A Few Beautiful Flowers
Some flowers have been patiently waiting on my desktop until it was their turn to be shared. Now is the time. Enjoy!!
This summer I visited a small canyon in the Santa Rita Mountains a few times to observe the Thick-billed Kingbirds there. The creek bed had been bone dry early in the summer but the first summer rains brought insects for the Kingbirds to feed their young (as seen in an earlier posting). Those same rains also produced a more lush plant base on the ground including this Canyon Morning Glory.
Arizona Poppies were mixed in with the Morning Glory flowers. The creek bed that had been dry and barren when I first visited in June was now, in the middle of August, still dry and yet filled with greenery from the first of the summer rains.

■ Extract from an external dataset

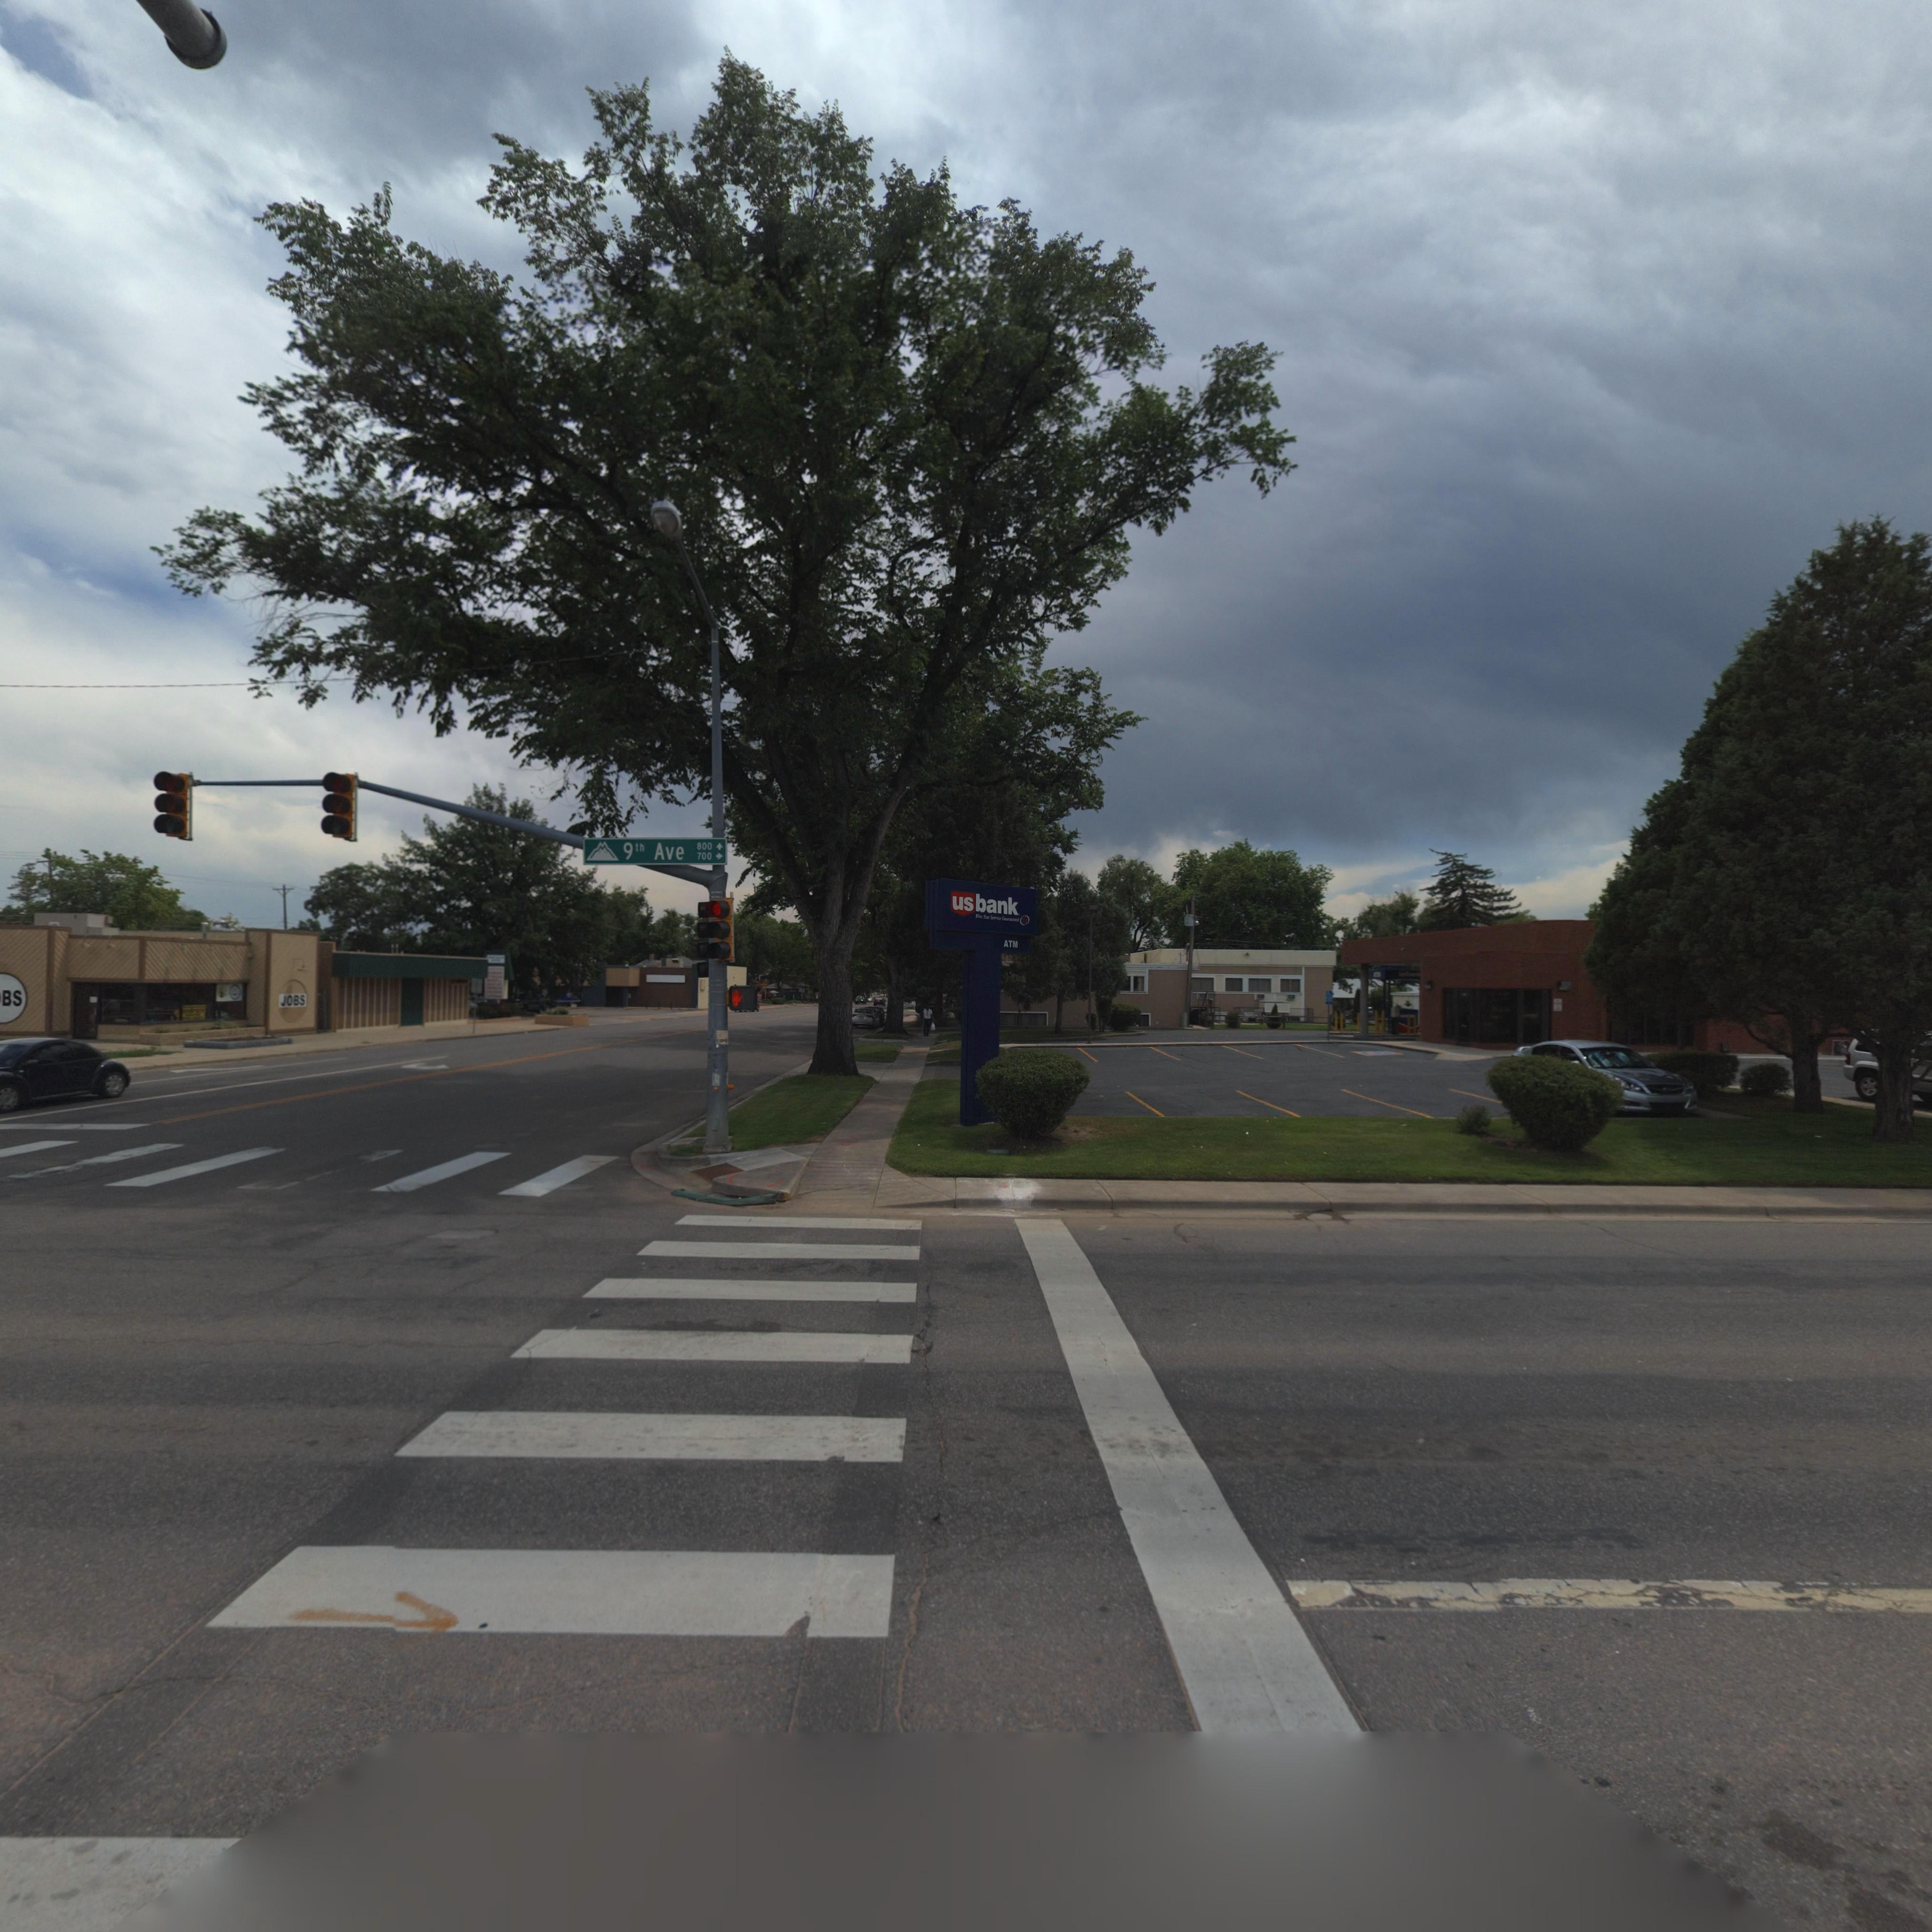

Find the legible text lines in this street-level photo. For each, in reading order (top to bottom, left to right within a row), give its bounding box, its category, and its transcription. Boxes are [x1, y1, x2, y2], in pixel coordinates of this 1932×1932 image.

The flowers of mesquite trees are interesting. Each of these yellow masses is called a catkin. Catkins are cylindrical clusters of male flowers. The pollen on these flowers is spread by wind pollination to the female flowers on other trees.
Once pollinated, the female mesquite flowers then create the seed pods. On Velvet Mesquite trees, the pods can have a red color. From a distance, the shape and color of this bunch of seed pods reminded me of a pretzel when I first saw it. I must have been hungry that morning.
Back home on my porch, another of my Desert Roses was flowering. There are so many hybridized varieties of this Adenium and I have no idea what type this particular plant is. All I know is that the flowers are spectacular.
Another look at one of the flowers! The colors are so rich.
A favored quote of mine about flowers is by Ralph Waldo Emerson- “The earth laughs in flowers.”








Beautiful, as usual. We're returning from Ohio this morning where the golds of autumn have turned to dark orange and brown. Your flowers remind me once again, why we love Tucson.
Always amazes me that the desert produces such glorious flowers and birds and butterflies and...it's definitely a pretzel.